Executive Order Developing Efficient, Effective, and Cost-Reducing Approaches to Federal Sector Collective Bargaining
Executive Order Ensuring Transparency, Accountability, and Efficiency in Taxpayer Funded Union Time Use
The Washington Post did an execellent summation which can be found here (Trump takes aim at federal bureaucracy with new executive orders rolling back civil-service protections)
-The orders limit federal employees to spending no more than a quarter of their workday on “official time” — paid time to do union business, a benefit Congress approved for federal unions four decades ago. Administration officials said the change could save $100 million a year.
-They require agencies to negotiate union contracts in less than a year. And they direct managers to move more aggressively to fire poor performers or employees involved in misconduct, limiting to one month a last-chance grace period for improvement that now can last up to 120 days. Agencies must also disclose details about an employee’s record to other federal offices considering hiring someone who has been fired or disciplined.
-The changes also upend a long tradition of basing layoffs on seniority. Agencies can now take performance into consideration, as well.
-The orders also require agencies to begin charging unions for space in federal buildings they now use for free.

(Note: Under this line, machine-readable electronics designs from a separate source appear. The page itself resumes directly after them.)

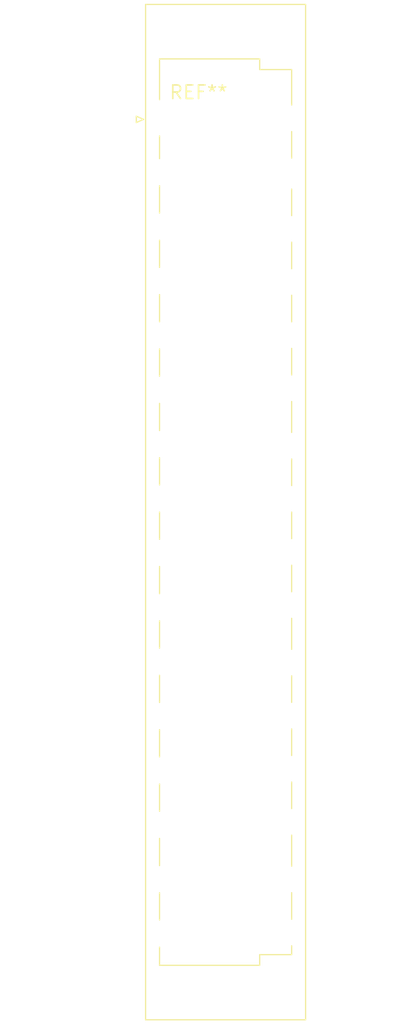
<source format=kicad_pcb>
(kicad_pcb (version 20240108) (generator pcbnew)

  (general
    (thickness 1.6)
  )

  (paper "A4")
  (layers
    (0 "F.Cu" signal)
    (31 "B.Cu" signal)
    (32 "B.Adhes" user "B.Adhesive")
    (33 "F.Adhes" user "F.Adhesive")
    (34 "B.Paste" user)
    (35 "F.Paste" user)
    (36 "B.SilkS" user "B.Silkscreen")
    (37 "F.SilkS" user "F.Silkscreen")
    (38 "B.Mask" user)
    (39 "F.Mask" user)
    (40 "Dwgs.User" user "User.Drawings")
    (41 "Cmts.User" user "User.Comments")
    (42 "Eco1.User" user "User.Eco1")
    (43 "Eco2.User" user "User.Eco2")
    (44 "Edge.Cuts" user)
    (45 "Margin" user)
    (46 "B.CrtYd" user "B.Courtyard")
    (47 "F.CrtYd" user "F.Courtyard")
    (48 "B.Fab" user)
    (49 "F.Fab" user)
    (50 "User.1" user)
    (51 "User.2" user)
    (52 "User.3" user)
    (53 "User.4" user)
    (54 "User.5" user)
    (55 "User.6" user)
    (56 "User.7" user)
    (57 "User.8" user)
    (58 "User.9" user)
  )

  (setup
    (pad_to_mask_clearance 0)
    (pcbplotparams
      (layerselection 0x00010fc_ffffffff)
      (plot_on_all_layers_selection 0x0000000_00000000)
      (disableapertmacros false)
      (usegerberextensions false)
      (usegerberattributes false)
      (usegerberadvancedattributes false)
      (creategerberjobfile false)
      (dashed_line_dash_ratio 12.000000)
      (dashed_line_gap_ratio 3.000000)
      (svgprecision 4)
      (plotframeref false)
      (viasonmask false)
      (mode 1)
      (useauxorigin false)
      (hpglpennumber 1)
      (hpglpenspeed 20)
      (hpglpendiameter 15.000000)
      (dxfpolygonmode false)
      (dxfimperialunits false)
      (dxfusepcbnewfont false)
      (psnegative false)
      (psa4output false)
      (plotreference false)
      (plotvalue false)
      (plotinvisibletext false)
      (sketchpadsonfab false)
      (subtractmaskfromsilk false)
      (outputformat 1)
      (mirror false)
      (drillshape 1)
      (scaleselection 1)
      (outputdirectory "")
    )
  )

  (net 0 "")

  (footprint "DIN41612_F_3x16_Female_Vertical_THT" (layer "F.Cu") (at 0 0))

)

</source>
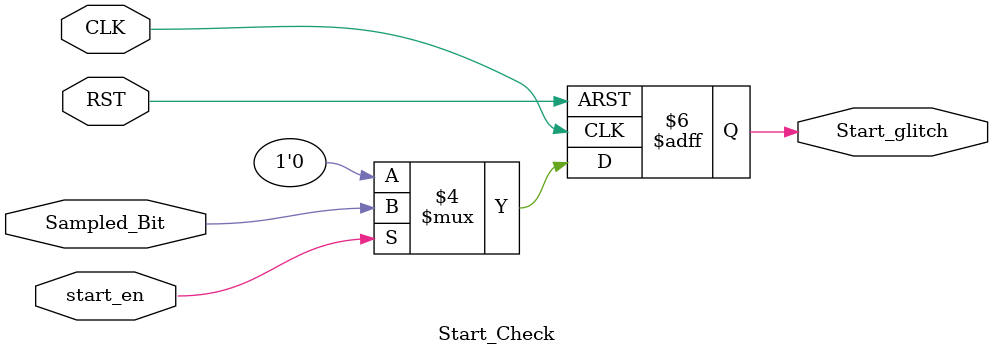
<source format=v>
module Start_Check (
               input wire CLK,RST,start_en,Sampled_Bit,
               output reg Start_glitch
              );
        
        always @(posedge CLK or negedge RST )
          begin
            if (!RST)
              begin
                  Start_glitch <= 0;
              end
            else
              begin
                 if (start_en)
                   begin
                     Start_glitch <= Sampled_Bit ;
                   end
                 else
                  begin
                      Start_glitch <= 0;
                  end
              end   
          end  
endmodule

</source>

-White House officials said their goal is to make the federal workforce more efficient and responsive to the public and to improve morale for employees who play by the rules.
-In a briefing with reporters, Andrew Bremberg, the White House director of the Domestic Policy Council, said surveys of federal employees have repeatedly found that few trust their managers to adequately address poor performers.
“These executive orders make it easier for agencies to remove poor-performing employees and ensure that taxpayer dollars are more efficiently used,” Bremberg said. The president, he noted, called on Congress during his State of the Union address “to empower every Cabinet secretary with the authority to reward good workers and to remove those that undermine the public trust or fail the American people.”